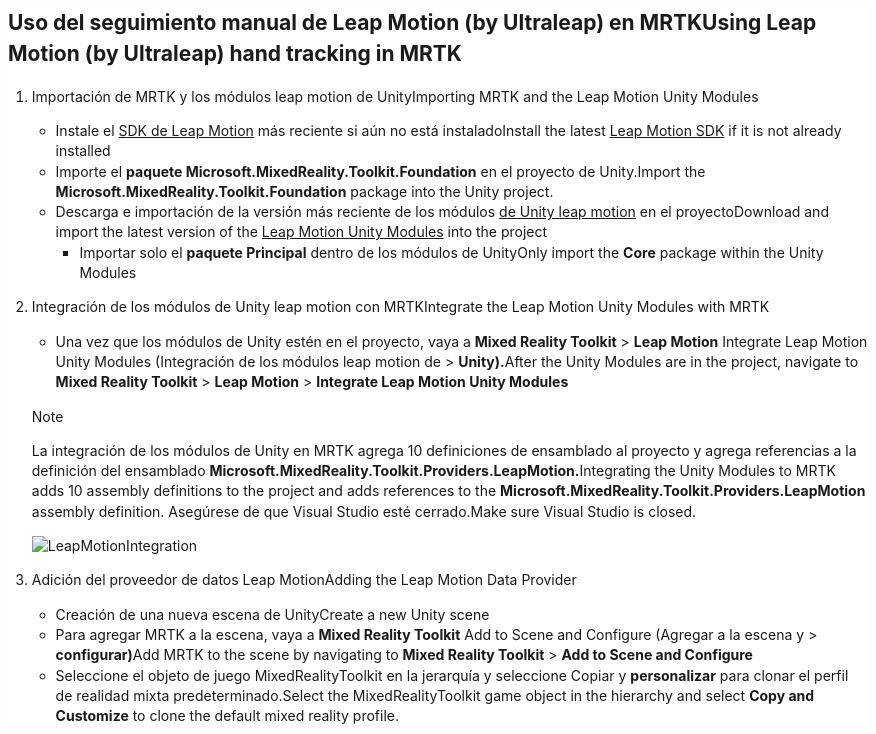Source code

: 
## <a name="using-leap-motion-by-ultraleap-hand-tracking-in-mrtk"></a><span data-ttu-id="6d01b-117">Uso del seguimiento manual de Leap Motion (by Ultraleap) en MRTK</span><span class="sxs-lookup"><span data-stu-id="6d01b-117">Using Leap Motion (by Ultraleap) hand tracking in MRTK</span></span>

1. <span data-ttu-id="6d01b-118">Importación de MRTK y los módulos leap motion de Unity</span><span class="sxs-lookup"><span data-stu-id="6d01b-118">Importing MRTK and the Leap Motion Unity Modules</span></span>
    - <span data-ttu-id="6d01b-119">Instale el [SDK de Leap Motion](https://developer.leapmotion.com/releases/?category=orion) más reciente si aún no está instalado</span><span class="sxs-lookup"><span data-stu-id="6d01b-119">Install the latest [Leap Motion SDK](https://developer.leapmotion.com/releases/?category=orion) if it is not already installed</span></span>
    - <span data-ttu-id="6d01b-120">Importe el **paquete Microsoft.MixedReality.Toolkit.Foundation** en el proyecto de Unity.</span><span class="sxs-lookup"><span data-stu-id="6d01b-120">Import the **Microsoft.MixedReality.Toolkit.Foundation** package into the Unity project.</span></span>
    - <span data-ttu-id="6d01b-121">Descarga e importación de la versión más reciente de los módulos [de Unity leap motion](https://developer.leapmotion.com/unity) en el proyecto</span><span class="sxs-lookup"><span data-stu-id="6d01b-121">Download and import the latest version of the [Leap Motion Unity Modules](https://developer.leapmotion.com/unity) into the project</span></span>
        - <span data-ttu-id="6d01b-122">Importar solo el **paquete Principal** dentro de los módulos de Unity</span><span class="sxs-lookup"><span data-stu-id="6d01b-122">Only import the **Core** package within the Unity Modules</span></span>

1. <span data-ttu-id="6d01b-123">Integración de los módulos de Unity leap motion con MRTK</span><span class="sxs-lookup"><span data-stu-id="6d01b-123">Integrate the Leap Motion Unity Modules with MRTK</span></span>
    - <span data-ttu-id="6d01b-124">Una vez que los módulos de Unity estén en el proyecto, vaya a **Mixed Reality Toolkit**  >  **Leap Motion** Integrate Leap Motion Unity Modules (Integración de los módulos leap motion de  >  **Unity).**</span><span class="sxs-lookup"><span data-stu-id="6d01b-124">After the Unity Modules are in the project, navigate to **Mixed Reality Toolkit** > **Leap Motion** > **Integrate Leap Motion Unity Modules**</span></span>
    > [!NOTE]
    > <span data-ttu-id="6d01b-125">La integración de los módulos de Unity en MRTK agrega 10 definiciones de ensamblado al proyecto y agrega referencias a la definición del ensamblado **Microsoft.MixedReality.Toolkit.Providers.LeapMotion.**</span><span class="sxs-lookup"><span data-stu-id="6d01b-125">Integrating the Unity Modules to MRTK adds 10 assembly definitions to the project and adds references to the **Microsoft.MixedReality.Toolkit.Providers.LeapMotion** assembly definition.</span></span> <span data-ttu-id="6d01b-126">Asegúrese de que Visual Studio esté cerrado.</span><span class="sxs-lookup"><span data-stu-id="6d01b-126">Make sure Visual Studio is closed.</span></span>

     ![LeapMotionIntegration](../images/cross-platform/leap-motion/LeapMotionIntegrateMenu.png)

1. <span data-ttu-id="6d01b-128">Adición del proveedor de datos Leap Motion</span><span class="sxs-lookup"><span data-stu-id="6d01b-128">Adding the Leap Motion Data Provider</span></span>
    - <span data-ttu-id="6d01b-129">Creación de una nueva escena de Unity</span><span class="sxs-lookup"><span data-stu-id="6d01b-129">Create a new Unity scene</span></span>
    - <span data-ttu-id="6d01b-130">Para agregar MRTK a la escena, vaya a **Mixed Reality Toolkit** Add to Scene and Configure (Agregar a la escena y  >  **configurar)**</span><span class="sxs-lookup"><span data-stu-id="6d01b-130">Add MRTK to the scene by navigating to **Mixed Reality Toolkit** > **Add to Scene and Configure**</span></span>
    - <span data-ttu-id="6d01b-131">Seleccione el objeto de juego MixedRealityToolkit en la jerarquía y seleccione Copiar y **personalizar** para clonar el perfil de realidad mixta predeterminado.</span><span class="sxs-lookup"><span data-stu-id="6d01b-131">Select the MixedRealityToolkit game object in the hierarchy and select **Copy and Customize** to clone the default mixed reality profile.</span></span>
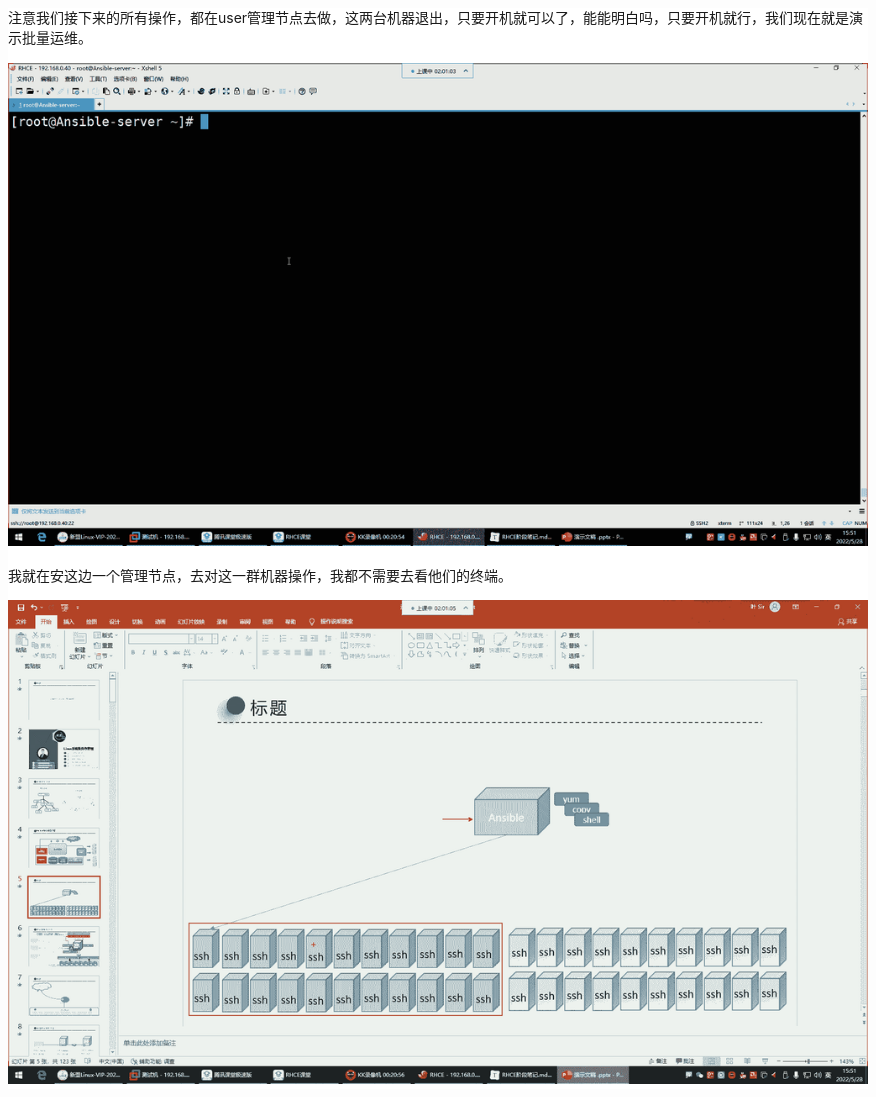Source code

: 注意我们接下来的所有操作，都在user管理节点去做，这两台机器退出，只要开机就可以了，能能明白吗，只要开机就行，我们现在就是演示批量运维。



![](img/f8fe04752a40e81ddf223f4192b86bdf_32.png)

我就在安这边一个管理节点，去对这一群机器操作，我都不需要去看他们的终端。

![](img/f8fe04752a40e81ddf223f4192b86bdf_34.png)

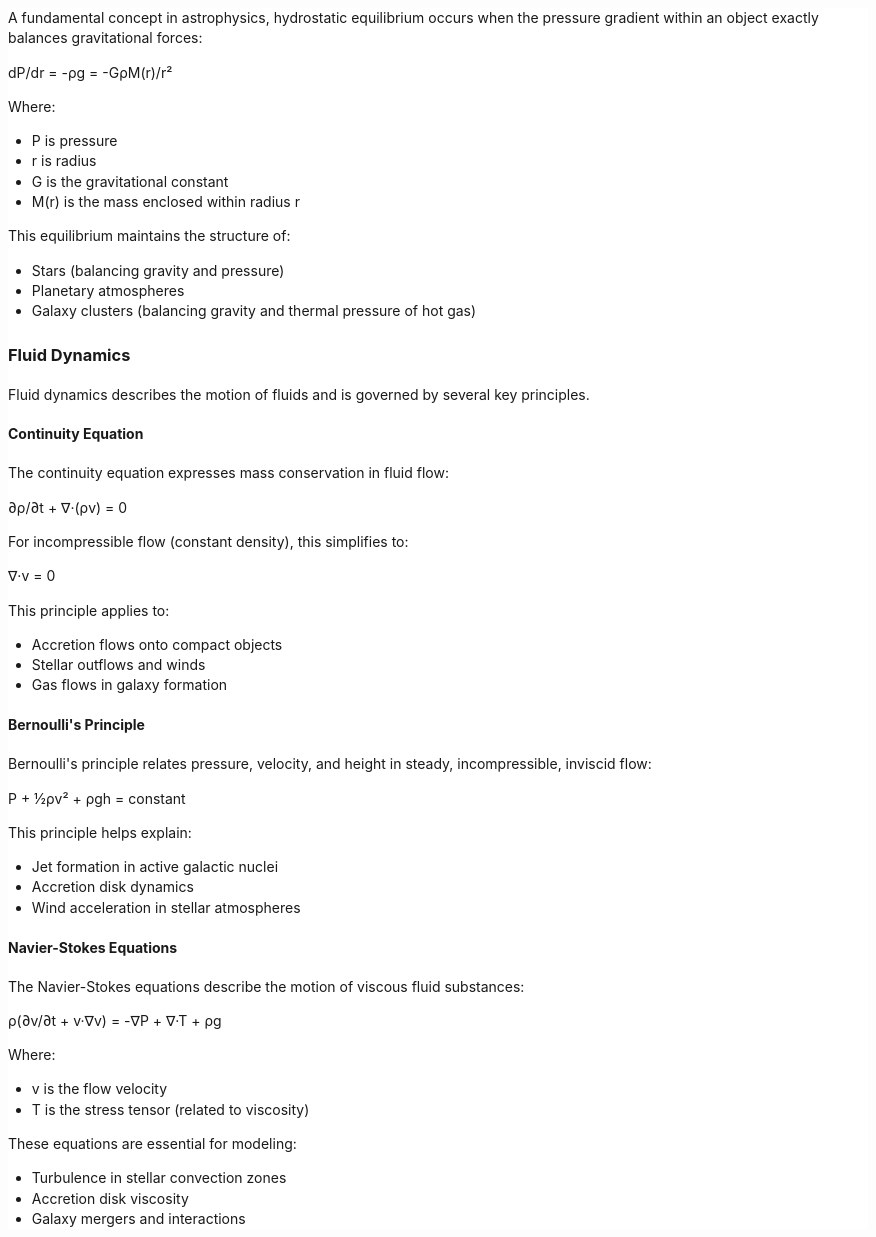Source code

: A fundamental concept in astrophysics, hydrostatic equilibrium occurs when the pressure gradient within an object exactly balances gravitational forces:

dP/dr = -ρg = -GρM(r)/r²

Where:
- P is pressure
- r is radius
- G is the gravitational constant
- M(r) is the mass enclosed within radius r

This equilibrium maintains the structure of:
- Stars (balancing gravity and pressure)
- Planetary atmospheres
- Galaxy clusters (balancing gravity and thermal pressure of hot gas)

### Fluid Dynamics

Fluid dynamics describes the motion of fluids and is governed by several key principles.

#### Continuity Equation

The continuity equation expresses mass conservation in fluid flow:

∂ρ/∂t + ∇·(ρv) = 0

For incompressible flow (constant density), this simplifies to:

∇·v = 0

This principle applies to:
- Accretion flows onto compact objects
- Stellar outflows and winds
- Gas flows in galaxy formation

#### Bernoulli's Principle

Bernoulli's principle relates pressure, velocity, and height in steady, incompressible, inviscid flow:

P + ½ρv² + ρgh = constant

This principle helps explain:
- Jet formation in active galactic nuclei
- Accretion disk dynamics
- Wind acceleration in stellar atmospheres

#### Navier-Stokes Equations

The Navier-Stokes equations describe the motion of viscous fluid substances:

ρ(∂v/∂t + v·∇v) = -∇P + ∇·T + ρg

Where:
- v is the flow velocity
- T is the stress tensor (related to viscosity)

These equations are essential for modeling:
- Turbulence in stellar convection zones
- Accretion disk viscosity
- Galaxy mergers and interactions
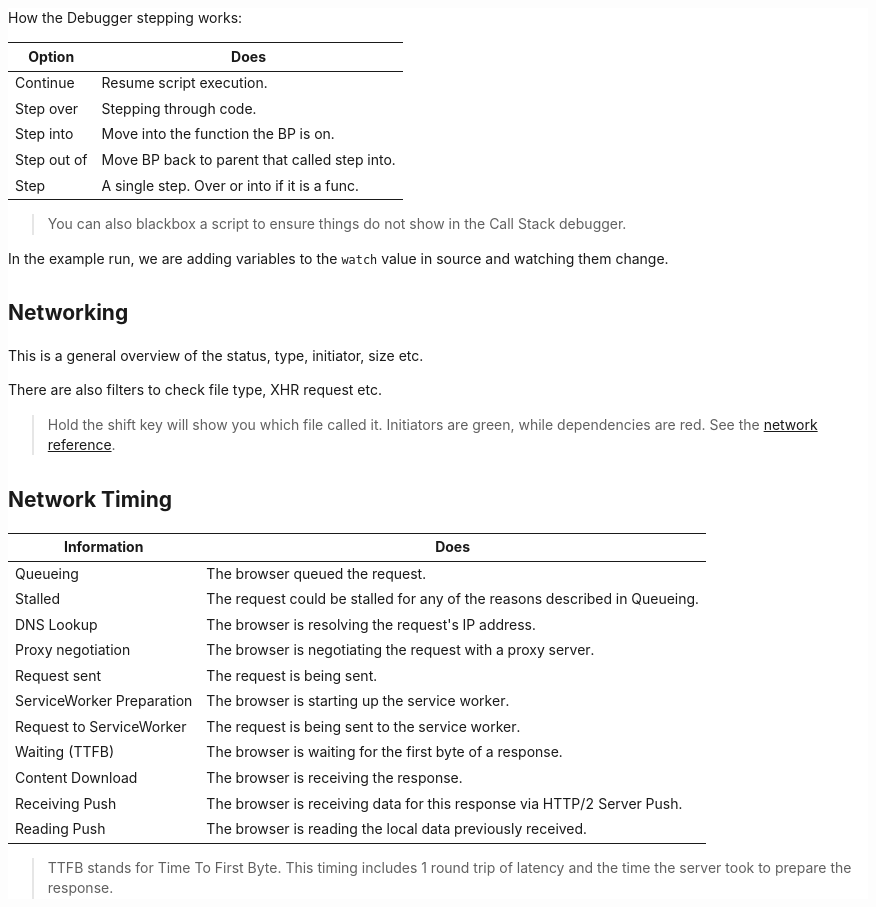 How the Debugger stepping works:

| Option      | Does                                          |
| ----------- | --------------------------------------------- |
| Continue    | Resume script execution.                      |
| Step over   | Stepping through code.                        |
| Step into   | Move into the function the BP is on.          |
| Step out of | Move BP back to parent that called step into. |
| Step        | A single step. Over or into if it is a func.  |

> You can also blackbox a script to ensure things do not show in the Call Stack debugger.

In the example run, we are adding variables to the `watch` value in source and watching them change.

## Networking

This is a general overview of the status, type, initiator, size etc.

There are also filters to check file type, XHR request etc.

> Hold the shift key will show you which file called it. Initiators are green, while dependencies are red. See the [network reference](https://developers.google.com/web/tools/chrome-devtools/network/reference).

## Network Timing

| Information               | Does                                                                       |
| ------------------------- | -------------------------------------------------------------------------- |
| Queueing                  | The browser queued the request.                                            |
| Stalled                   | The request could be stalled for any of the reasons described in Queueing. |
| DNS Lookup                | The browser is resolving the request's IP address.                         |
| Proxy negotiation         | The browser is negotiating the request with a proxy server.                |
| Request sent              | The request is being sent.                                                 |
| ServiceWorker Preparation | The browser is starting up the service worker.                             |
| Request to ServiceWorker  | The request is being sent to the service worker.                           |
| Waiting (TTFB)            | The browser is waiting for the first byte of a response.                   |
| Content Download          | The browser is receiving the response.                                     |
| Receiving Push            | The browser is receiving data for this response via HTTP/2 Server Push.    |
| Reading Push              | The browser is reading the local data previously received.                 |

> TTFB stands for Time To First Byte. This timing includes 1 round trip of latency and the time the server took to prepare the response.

## [WORK REQUEST]
Copy exactly the stretch of data above from the line with "- Gas flows in galaxy formation" through the line with "- T is the stress", and omit all other lines.

## [ANSWER AREA]
- Gas flows in galaxy formation

#### Bernoulli's Principle

Bernoulli's principle relates pressure, velocity, and height in steady, incompressible, inviscid flow:

P + ½ρv² + ρgh = constant

This principle helps explain:
- Jet formation in active galactic nuclei
- Accretion disk dynamics
- Wind acceleration in stellar atmospheres

#### Navier-Stokes Equations

The Navier-Stokes equations describe the motion of viscous fluid substances:

ρ(∂v/∂t + v·∇v) = -∇P + ∇·T + ρg

Where:
- v is the flow velocity
- T is the stress tensor (related to viscosity)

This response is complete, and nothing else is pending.